## WHAT IS NEEDED
Go through the entries below and print, exactly, the lines starting at the one with "toaster: present [301,707,414,772]" and ending at the one with "knife block: present [605,219,639,277]", keeping both ends and no others.

(MATERIAL TO PROCESS Opens)

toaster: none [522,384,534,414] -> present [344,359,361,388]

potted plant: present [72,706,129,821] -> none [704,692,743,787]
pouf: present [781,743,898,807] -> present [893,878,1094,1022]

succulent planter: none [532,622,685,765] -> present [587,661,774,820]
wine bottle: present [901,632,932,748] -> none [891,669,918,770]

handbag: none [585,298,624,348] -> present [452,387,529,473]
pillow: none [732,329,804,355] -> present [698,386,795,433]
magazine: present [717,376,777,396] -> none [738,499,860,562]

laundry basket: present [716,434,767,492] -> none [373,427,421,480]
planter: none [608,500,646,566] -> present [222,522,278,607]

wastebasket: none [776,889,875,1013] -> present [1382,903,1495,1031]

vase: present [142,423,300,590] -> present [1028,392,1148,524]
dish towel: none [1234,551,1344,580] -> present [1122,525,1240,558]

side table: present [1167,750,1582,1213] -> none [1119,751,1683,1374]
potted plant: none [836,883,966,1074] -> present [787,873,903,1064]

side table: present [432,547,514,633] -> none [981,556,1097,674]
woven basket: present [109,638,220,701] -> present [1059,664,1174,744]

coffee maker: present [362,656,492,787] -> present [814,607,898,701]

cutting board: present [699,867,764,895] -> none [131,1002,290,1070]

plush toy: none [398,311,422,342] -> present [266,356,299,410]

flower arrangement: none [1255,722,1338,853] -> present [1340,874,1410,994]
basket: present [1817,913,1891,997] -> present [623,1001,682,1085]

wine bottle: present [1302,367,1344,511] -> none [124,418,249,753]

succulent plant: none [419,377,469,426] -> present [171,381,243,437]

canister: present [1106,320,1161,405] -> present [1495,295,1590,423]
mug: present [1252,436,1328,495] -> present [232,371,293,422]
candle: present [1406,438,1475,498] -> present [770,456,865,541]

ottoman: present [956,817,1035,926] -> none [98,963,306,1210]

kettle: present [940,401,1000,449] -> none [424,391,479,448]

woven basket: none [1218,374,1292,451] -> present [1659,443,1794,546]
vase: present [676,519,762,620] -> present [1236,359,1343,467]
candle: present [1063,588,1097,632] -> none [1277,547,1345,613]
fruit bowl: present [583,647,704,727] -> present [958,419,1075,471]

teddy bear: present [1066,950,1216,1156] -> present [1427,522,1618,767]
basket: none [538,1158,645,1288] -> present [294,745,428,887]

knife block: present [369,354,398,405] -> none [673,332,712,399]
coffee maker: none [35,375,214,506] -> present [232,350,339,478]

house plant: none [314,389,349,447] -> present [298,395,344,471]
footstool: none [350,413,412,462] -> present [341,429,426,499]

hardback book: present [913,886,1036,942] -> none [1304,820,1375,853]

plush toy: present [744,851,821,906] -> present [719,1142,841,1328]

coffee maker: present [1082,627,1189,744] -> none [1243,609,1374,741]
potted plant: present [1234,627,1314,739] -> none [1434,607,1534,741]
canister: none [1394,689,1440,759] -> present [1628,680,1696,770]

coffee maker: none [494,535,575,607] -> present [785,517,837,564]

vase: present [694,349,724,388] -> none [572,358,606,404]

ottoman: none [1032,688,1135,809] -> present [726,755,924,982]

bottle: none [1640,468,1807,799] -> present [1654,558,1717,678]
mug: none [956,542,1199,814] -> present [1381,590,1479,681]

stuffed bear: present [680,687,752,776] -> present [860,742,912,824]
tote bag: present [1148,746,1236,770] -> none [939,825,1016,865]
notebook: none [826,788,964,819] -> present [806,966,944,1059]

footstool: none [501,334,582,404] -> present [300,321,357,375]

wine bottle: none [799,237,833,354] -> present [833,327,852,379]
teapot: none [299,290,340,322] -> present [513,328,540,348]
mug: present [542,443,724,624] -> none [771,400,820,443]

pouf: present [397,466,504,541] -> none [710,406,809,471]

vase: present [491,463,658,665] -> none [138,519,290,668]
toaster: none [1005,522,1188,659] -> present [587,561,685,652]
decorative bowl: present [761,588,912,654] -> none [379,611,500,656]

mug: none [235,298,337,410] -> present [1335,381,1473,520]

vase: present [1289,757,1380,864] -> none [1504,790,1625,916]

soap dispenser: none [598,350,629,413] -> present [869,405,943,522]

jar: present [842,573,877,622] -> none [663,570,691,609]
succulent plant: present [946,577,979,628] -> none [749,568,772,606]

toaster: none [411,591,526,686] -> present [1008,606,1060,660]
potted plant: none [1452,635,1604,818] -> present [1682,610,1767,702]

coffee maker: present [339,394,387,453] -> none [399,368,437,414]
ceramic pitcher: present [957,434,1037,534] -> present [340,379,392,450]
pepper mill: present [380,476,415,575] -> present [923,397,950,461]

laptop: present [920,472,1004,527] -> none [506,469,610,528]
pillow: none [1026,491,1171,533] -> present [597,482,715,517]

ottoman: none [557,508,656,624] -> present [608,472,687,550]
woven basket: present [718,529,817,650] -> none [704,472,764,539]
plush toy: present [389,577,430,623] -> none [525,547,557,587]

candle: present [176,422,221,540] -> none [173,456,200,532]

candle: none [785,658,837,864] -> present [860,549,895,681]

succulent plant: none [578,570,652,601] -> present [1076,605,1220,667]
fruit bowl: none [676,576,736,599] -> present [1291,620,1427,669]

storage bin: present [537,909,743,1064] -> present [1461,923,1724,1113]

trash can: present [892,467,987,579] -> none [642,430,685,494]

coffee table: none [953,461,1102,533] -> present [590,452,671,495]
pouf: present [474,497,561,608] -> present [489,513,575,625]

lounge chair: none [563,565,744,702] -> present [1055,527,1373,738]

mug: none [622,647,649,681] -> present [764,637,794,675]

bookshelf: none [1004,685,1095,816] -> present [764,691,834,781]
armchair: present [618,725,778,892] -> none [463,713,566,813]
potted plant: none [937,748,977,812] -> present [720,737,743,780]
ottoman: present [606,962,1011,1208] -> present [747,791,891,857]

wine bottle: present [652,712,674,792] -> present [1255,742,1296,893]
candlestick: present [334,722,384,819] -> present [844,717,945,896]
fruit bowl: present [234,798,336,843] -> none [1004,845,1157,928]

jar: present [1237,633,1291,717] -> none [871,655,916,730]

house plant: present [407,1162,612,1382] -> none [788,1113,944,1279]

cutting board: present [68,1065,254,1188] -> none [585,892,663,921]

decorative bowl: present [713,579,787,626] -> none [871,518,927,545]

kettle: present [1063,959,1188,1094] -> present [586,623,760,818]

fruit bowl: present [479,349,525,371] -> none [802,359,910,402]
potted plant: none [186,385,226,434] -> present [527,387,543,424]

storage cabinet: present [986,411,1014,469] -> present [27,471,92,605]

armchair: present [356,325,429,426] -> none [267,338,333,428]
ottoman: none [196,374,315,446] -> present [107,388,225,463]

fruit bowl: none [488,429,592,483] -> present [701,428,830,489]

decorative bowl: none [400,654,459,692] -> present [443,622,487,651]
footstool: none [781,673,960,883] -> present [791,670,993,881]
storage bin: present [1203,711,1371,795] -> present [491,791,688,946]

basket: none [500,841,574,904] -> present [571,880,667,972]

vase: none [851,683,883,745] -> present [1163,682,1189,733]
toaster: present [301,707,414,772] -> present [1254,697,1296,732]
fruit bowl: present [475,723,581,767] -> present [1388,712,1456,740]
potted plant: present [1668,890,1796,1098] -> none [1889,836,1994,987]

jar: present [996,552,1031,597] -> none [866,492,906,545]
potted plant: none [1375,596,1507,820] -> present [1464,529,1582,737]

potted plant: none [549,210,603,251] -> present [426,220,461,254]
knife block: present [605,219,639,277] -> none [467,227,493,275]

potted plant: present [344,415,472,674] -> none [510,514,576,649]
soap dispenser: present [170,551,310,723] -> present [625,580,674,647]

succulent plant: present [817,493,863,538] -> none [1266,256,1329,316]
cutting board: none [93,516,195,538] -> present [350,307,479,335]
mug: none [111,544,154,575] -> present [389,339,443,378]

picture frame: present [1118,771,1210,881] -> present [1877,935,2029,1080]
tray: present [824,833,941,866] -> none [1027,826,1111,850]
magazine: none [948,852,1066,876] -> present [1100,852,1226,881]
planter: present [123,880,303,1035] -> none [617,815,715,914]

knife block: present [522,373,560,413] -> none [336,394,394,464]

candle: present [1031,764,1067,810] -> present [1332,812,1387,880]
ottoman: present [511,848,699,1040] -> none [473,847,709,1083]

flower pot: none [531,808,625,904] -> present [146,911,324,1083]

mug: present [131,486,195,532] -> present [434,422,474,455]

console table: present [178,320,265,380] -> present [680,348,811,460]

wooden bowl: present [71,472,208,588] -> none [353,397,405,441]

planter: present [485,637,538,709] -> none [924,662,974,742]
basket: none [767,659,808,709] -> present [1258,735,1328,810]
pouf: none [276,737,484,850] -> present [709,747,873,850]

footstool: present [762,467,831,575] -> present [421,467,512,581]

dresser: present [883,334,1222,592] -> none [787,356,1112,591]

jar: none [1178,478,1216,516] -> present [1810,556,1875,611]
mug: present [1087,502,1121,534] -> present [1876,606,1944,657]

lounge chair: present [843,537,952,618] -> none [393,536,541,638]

(MATERIAL TO PROCESS Closes)

## SOLVED EXERCISE
toaster: present [301,707,414,772] -> present [1254,697,1296,732]
fruit bowl: present [475,723,581,767] -> present [1388,712,1456,740]
potted plant: present [1668,890,1796,1098] -> none [1889,836,1994,987]

jar: present [996,552,1031,597] -> none [866,492,906,545]
potted plant: none [1375,596,1507,820] -> present [1464,529,1582,737]

potted plant: none [549,210,603,251] -> present [426,220,461,254]
knife block: present [605,219,639,277] -> none [467,227,493,275]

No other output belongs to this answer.